Rewrite all the records with every instance of "series" replaced by "data series", leaving everything else unchanged. Leave the pictures out of your answer.

** Data shown follows **

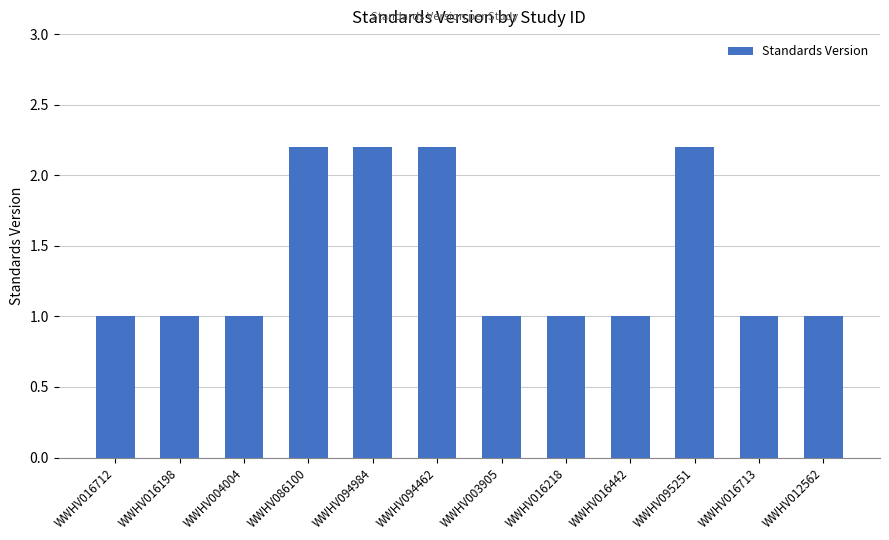

What is the minimum value shown in the chart?

1.0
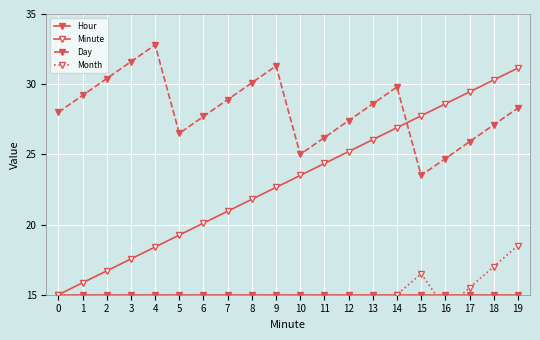

List the series in order of their peak value, lowest first.

Hour, Month, Minute, Day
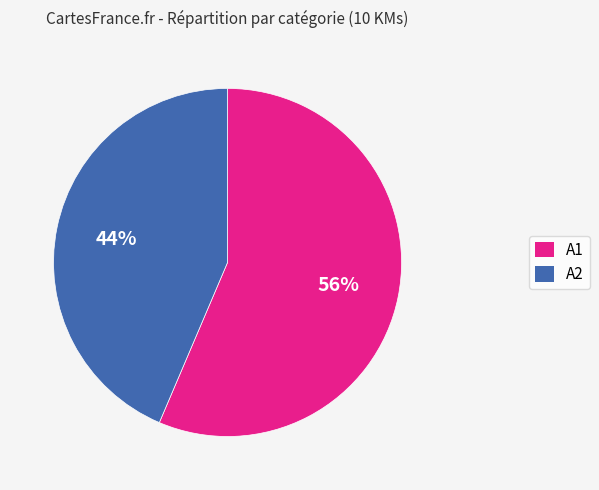

Approximately how many times larger is the value at A2 compared to A1?

0.8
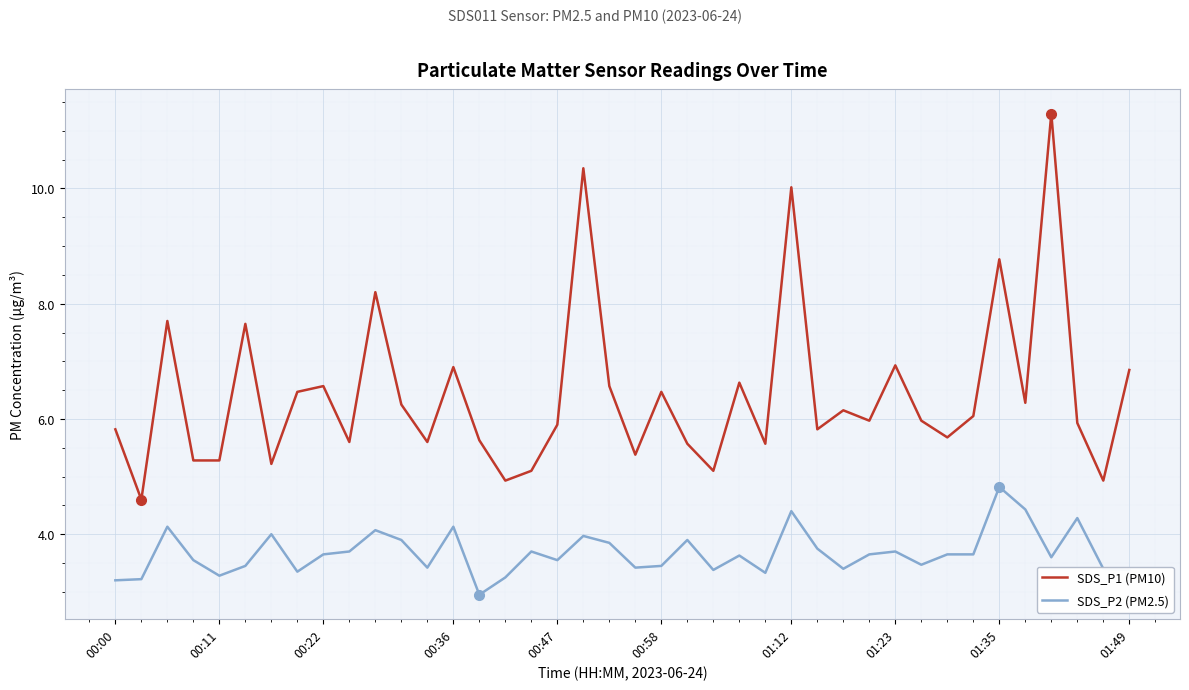

Which series has the largest total across all categories?

SDS_P1 (PM10)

** End of Data shown **

● **Written solution**:
What is the minimum value shown in the chart?

1.0

List the data series in order of their peak value, lowest first.

Hour, Month, Minute, Day

Approximately how many times larger is the value at A2 compared to A1?

0.8

Which data series has the largest total across all categories?

SDS_P1 (PM10)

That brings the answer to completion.